Local variable - a variable that exists in a local lexical context such as a LET or LET*.
Macro - a function designed to serve as a group of functions.
Mapping - the process of transforming a range of values onto another range of values.
Markov Process - a probability system where the likelihood that an event will be selected is based on one or more past events. A matrix referred to as a transition table is used to show the probability that a certain event will be selected based on one or more past events. The order of the transition table is dependent on the number of past events considered in the selection of the next event. A first-order transition table describes the probability that an event will be selected given one past event and a second-order transition table describes the probability that an event will be selected given two past events. The succession from one event to the other is called a markov chain.
Member - an object in a set.
Nested List - a list that contains one or more lists as an element.
Object - an instance of a data type.
Octatonic Scale - a series of eight pitches that alternate whole and half steps for one octave.
Palindrome - a pattern that reads the same forwards as it does backwards.
Pitch Class - an integer in the range 0-11 that represents a symbolic note name.
Pitch Class Set (pc set) - a collection of integers representing pitch classes.
Pointer - a pointer gives the address to an object in memory.
Predicate - a function that returns a T or NIL evaluation.
Prime Form - the arrangement of pitch classes such that the smallest intervals are at the beginning of the set, the interval between the first and last members of the set is smaller than the interval between the last and first members of the set, and the first pitch class is 0.
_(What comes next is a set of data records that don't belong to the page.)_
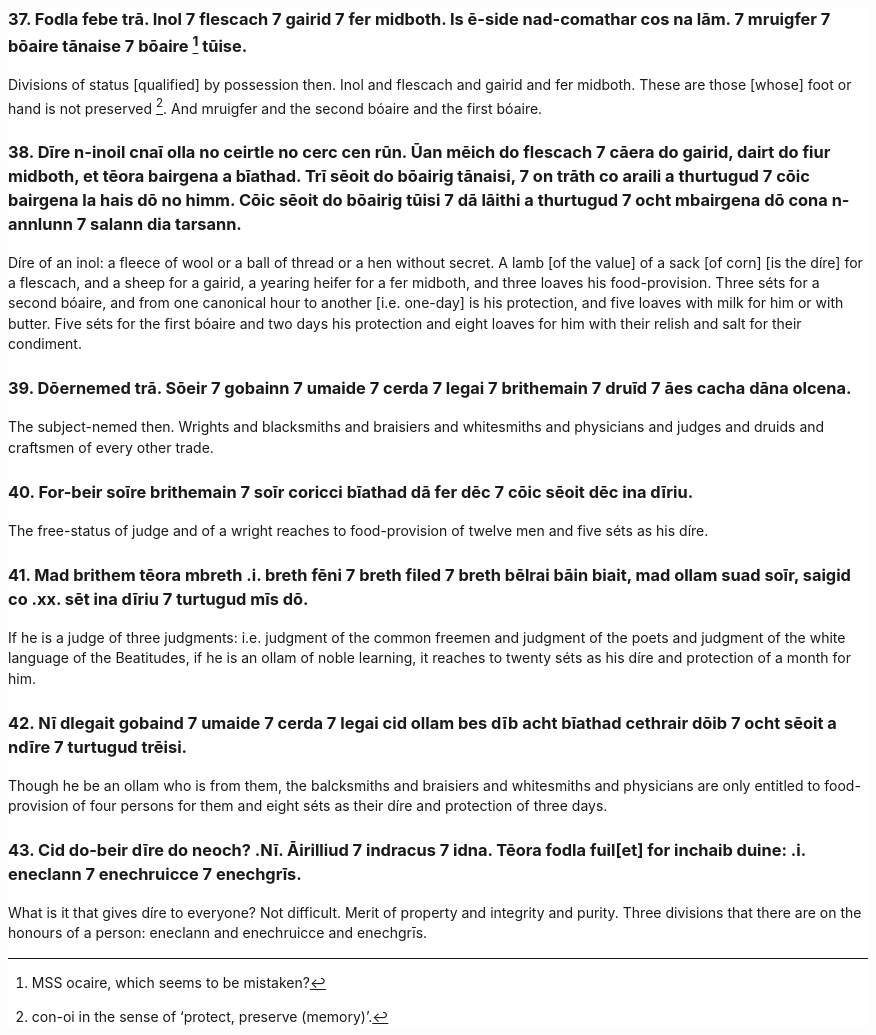 ### 37. Fodla febe trā. Inol 7 flescach 7 gairid 7 fer midboth. Is ē-side nad-comathar cos na lām. 7 mruigfer 7 bōaire tānaise 7 bōaire [^12] tūise.   
Divisions of status [qualified] by possession then. Inol and flescach and gairid and fer midboth. These are those [whose] foot or hand is not preserved [^13]. And mruigfer and the second bóaire and the first bóaire.  
  
### 38. Dīre n-inoil cnaī olla no ceirtle no cerc cen rūn. Ūan mēich do flescach 7 cāera do gairid, dairt do fiur midboth, et tēora bairgena a bīathad. Trī sēoit do bōairig tānaisi, 7 on trāth co araili a thurtugud 7 cōic bairgena la hais dō no himm. Cōic sēoit do bōairig tūisi 7 dā lāithi a thurtugud 7 ocht mbairgena dō cona n-annlunn 7 salann dia tarsann.  
Díre of an inol: a fleece of wool or a ball of thread or a hen without secret. A lamb [of the value] of a sack [of corn] [is the díre] for a flescach, and a sheep for a gairid, a yearing heifer for a fer midboth, and three loaves his food-provision. Three séts for a second bóaire, and from one canonical hour to another [i.e. one-day] is his protection, and five loaves with milk for him or with butter. Five séts for the first bóaire and two days his protection and eight loaves for him with their relish and salt for their condiment.  
  
### 39. Dōernemed trā. Sōeir 7 gobainn 7 umaide 7 cerda 7 legai 7 brithemain 7 druīd 7 āes cacha dāna olcena.  
The subject-nemed then. Wrights and blacksmiths and braisiers and whitesmiths and physicians and judges and druids and craftsmen of every other trade.  
  
### 40. For-beir soīre brithemain 7 soīr coricci bīathad dā fer dēc 7 cōic sēoit dēc ina dīriu.  
The free-status of judge and of a wright reaches to food-provision of twelve men and five séts as his díre.  
  
### 41. Mad brithem tēora mbreth .i. breth fēni 7 breth filed 7 breth bēlrai bāin biait, mad ollam suad soīr, saigid co .xx. sēt ina dīriu 7 turtugud mīs dō.  
If he is a judge of three judgments: i.e. judgment of the common freemen and judgment of the poets and judgment of the white language of the Beatitudes, if he is an ollam of noble learning, it reaches to twenty séts as his díre and protection of a month for him.  
  
### 42. Nī dlegait gobaind 7 umaide 7 cerda 7 legai cid ollam bes dīb acht bīathad cethrair dōib 7 ocht sēoit a ndīre 7 turtugud trēisi.  
Though he be an ollam who is from them, the balcksmiths and braisiers and whitesmiths and physicians are only entitled to food-provision of four persons for them and eight séts as their díre and protection of three days.  
  
### 43. Cid do-beir dīre do neoch? .Nī. Āirilliud 7 indracus 7 idna. Tēora fodla fuil[et] for inchaib duine: .i. eneclann 7 enechruicce 7 enechgrīs.  
What is it that gives díre to everyone? Not difficult. Merit of property and integrity and purity. Three divisions that there are on the honours of a person: eneclann and enechruicce and enechgrīs.  
  

 [^1]: on this reading see ZCP 49-50.311.  
 [^2]: Compare BNT: ecnai, eclais, flaith, fili, which might be the original scheme, see Breatnach Ériu 40.25-6, and the heptads about these categories.  [^3]: Kelly 1997, 251.  
 [^4]: see Bretha Crolige §45.  
 [^5]: Omission of 26-29 in BB. Here the text is based on G 3.  
 [^6]: Not do-armaig?  
 [^7]: 34-37 see McCone in Eriu 35.3.
 [^8]: 35-36 not in G 3  
 [^9]: emended from cach?  
 [^10]: See Heptad X.  
 [^11]: see McCone Eriu 35.3, n 9, and CormY 361  
 [^12]: MSS ocaire, which seems to be mistaken?  
 [^13]: con-oi in the sense of ‘protect, preserve (memory)’.  
 [^14]: G 3: co leith fri haes ndana...  
 [^15]: BB hoic, G 3 haicde
 [^16]: inserted from G 3.  
 [^17]: BB comdiri, G 3 comsuire.  
 [^18]: BB comdiri, G 3 comsaire. considering that in the following their equal status includes that of dire but also of other criteria, it should read as in G 3.  
 [^19]: BB lestra; G3 crandleasdra probably fashioned from the glosses.  
 [^20]: BB cach, G 3 cach hai.  
 [^21]: missed from BB, inserted from G 3.  
 [^22]: missed from BB, inserted from G 3.  
 [^23]: BB, YBL duna se tichtib, G 3: do se fichid  
 [^24]: BB morcanach, G 3 morchathrach, YBL morcatrach,  
 [^25]: Binchy 1958, 49 suggests ‘supreme’ for ollam, but this does not suit the last item in this section.  
 [^26]: Is this an intrusion from other text? Or wrongly arranged here?  
 [^27]: See gloss: .i. int sai brethemun.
Primitive - a Common LISP built-in function.
Probability - the study of outcomes that produce a given event to the total number of possible outcomes. A probability is the likelihood that a particular event will occur. A probability is expressed as a ratio- the likelihood that a given event will occur in relation to the total number of possible outcomes.
Ratio - a fractional number made up of a numerator and a denominator.
Recursion - something that is defined in terms of itself.
Recursive function - a function that calls itself.
Relative Referencing - referencing a container by its position in the object hierarchy.
Scope - the region of a program in which an object may be referenced.
Serial Composition - a method of composition where tonality is undermined by applying a series to the organization of musical parameters such as pitch and rhythm.
Set - a collection of objects
Slot - a place to store values for a class.
Stella -Common Music's command interpreter.
Stochastic Music - the use of probability theory in the selection of musical parameters.
String - a succession of characters enclosed in double quotes.
Subclass - an object one-level below in a class hierarchy.
Superclass - an object one-level above in a class hierarchy.
Symbol - a LISP data type.
Talea - the rhythmic pattern of an isorhythmic motet.
Tone Row - a sequence of 12 chromatic pitches where no pitch is repeated.
Truth Table - a table representation that shows a T or NIL evaluation when two or more expressions are combined by a logical operator.
User-Defined Function - a function defined by the user, e.g. not a primitive.
Variable - a place in memory where data is stored. Common LISP and Common Music variables are named by symbols.
Well-Formed List - a list that has an equal number of left and right parentheses.
White noise or 1/f 0 noise - a class of noise that results when all events have an equal probability of being selected. White noise has a flat spectrum meaning that its energy is dispersed evenly throughout a specified range. White noise is also referred to as 1/f 0 noise because of its flat spectrum.